I’ve been thinking a lot recently about non-Bayesian hypothesis testing, in part because my reading has taken me to a number of particle physics papers in which the likelihood ratio test (LRT) is very often the tool of choice for exploring new physics. Having digested Geyer’s (1994) formulation of Chernoff’s version of the LRT—the one (Chernoff’s) used (correctly) by particle physicists when the null model lies at a boundary parameterisation of the alternative model (e.g. Chianese et al. 2017; and see Cowan et al. 2010 for a detailed exposition)—I’ve been wondering whether there are any non-trivial cases in astronomy where the asymptotic distribution can be found via the shape of the tangent cone. One application area might be to the detection of spectral lines. In that context Protassov et al. (2002) highlight the problem and offer a Bayesian solution, but also give the warning: “Although some theoretical progress on the asymptotic distribution of [the test statistic] when [the parameter] is on the boundary of [the parameter space] has been made (e.g., by Chernoff (1954) and specifically for finite mixtures by Lindsay (1995)), extending such results to a realistic highly structured spectral model would require sophisticated mathematical analysis“. That said, my gut instinct is that since they don’t mention many of the papers (like Geyer’s one) giving methods to do the calculation that this comment is not intended to be the final word on the subject, more so a segue to their presentation of the Bayesian solutions.

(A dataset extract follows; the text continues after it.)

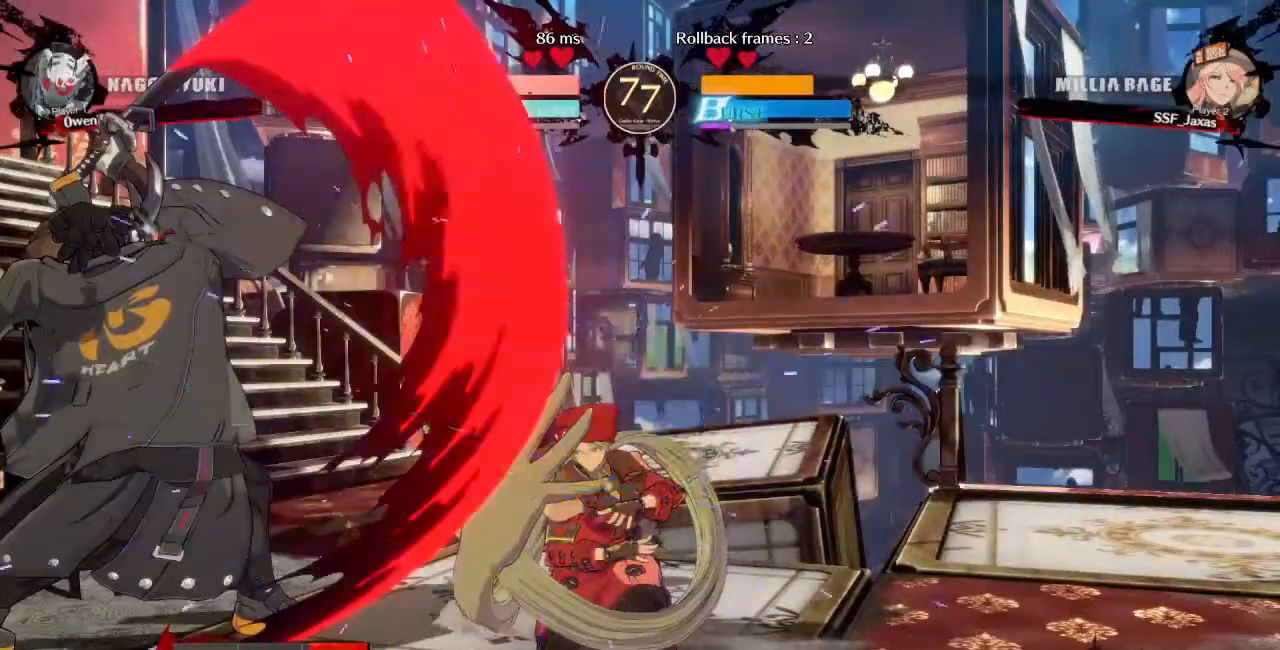
{"buttons": ["DPAD_LEFT"], "events": [[40, "DPAD_DOWN", "up"], [40, "DPAD_RIGHT", "up"], [120, "DPAD_LEFT", "down"], [240, "DPAD_LEFT", "up"], [280, "DPAD_LEFT", "down"]]}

Thinking about detection of spectral features, I noticed some bizarre mis-use of the chi square asymptotics by Rivera-Thorsen et al. (2015) who have invented a way to shoe-horn the test on to their fitting when there are only as many data points as the number of parameters in the model: “The minimum number of contributing lines required for our fitting procedure is two. In this case, with two data points and two free parameters, there are zero degrees of freedom and thus the usual reduced χ2 is not defined. Instead, we report a pseudo-reduced χ2 , which is defined as χ2 / ([DOF] + 1).” Somehow the warnings on abuse of chi squared in astronomy by Andrae et al. (2010) still aren’t getting through.
An interesting aside from my reading in particle physics is that it turns out that when people report a result as “3 sigma significance” (for instance) it doesn’t necessarily mean what I thought it meant. In particle physics it seems to most often mean the normal quantile of the p-value corresponding to a one sided test (Cowan et al. 2010) whereas I had always thought it meant the p-value corresponding to a two-sided test (as in cases I’m familiar with from astronomy; e.g. King et al. 2012). When I mentioned this on the astrostatistics facebook group some guy thought I was having a go at particle physics but that really wasn’t the case. I was surprised: until last week I thought it was one way and not some other way. If the purpose of converting a p-value to a sigma is to ease interpretation it seems to me that having competing definitions or standard defeats that purpose. Also, there is not entirely consistency within fields; for a particle physics example of the second type see Aaij et al. (2012).